Eine E-Mail an das Museum im Schloss Drachenburg bestätigte, dass die Vorburg mit einem Dach aus Zinkrauten gedeckt war. Dieses Dach wurde zwischen 1997 und 2000 saniert und neu gedeckt. Ein paar Rauten des Originaldaches aber wurden zurückbehalten. Und das Museum in Königswinter erklärte sich bereit, zwei davon dem LVR-Industriemuseum langfristig zu überlassen. Als die beiden rautenförmigen Stücke Zinkblech in Oberhausen eintrafen, konnten wir uns mit einem Blick sicher sein, das älteste bekannte Stück Zinkblech von Zink Altenberg in Oberhausen in Händen zu halten. Beide Rauten trugen den selben originalen Stempel „Vieille Montagne – Oberhausen“.

Abbildung des kreisförmigen Stempels: "Oberhausen Altenberg. Vielle Montagne 12"
Abbildung aus einer Firmenschrift der VM von 1883. Foto: Daniel Sobanski

Zink für Dächer und Fassaden

Heute verbinden wir den Werkstoff Zink oft mit Eimern, Badewannen oder Gießkannen. Dabei war und ist das Bauwesen der viel größere Absatzmarkt für Zink. Als das „achte Metall“ Anfang des 19. Jahrhunderts als neuer Werkstoff in Europa entdeckt wurde, suchte man nach Möglichkeiten, das neue Material zu nutzen. Zink entpuppte sich als perfekt geeignet für Dächer und Fassaden. Zink rostet nicht. Zink ist leichter als Blei und preiswerter als Kupfer. Zink erlaubt andere Dachkonstruktionen als Schiefer oder Ziegel.

Die Vieille Montagne wurde zu einem Vorreiter in Sachen Zinkdächer. Ihre guten Beziehungen in französische Regierungskreise bescherten dem Unternehmen viele Aufträge bei der Neugestaltung von Paris durch den Architekten Georges-Eugène Hausmann. Dessen Bauten mit ihren typischen, zinkverkleideten Mansarddächern prägen bis heute das Bild der französischen Hauptstadt.

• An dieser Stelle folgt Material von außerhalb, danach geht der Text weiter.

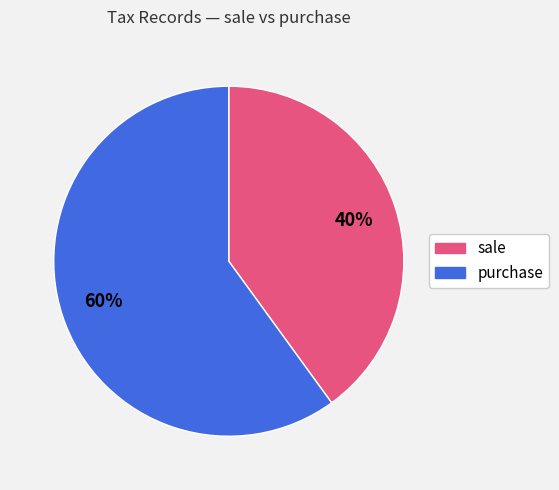

Does any single category account for the majority?

Yes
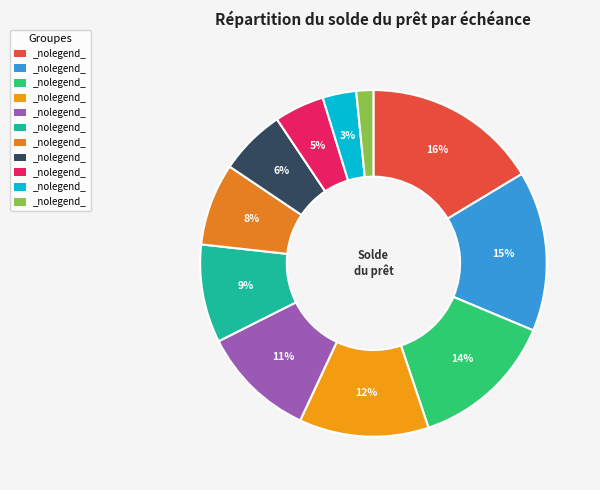

Count the number of slices in the pie.

11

Abbildung des kreisförmigen Stempels: "Oberhausen Altenberg. Vielle Montagne 12"
Abbildung aus einer Firmenschrift der VM von 1883. Foto: Daniel Sobanski

Weit über Belgien und Frankreich hinaus verkaufte die Vieille Montagne ihre Dachbleche. Das Unternehmen entwickelte mehrere Systeme für unterschiedliche Anwendungen, je nach Größe, Neigungswinkel usw. des Daches. Die Rautenform sollte zum einen gut aussehen, sie erinnerte z.B. an Schieferdächer, wie sie in machen Region Deutschlands verbreitet sind. Zum anderen sollte das Rautensystem auch große Haltbarkeit garantieren. Die Prospekte der VM versprachen, dass die patentierte Dachkonstruktion eine Luftzirkulation zwischen dem Zinkdach und der meist hölzernen Schalung ermögliche. So sollte das Holz vor Fäulnis geschützt werden. Im Falle des Daches der Vorburg des Schloss‘ Drachenburg hatte man nicht zu viel versprochen: Das Zinkdach dort hat über ein Jahrhundert gehalten.

Besondere Exponate Die beiden Dachrauten werden in der neuen Dauerausstellung auf Zink Altenberg zu sehen sein. Sie mögen wie unscheinbare Stücke Blech erscheinen. Aber sie sind Ausdruck der Industrie- und Architekturgeschichte. Und sie sind die ältesten Zeugnisse der Arbeit auf Zink Altenberg, die wir kennen. Damit sind sie zwei ganz besondere Exponate.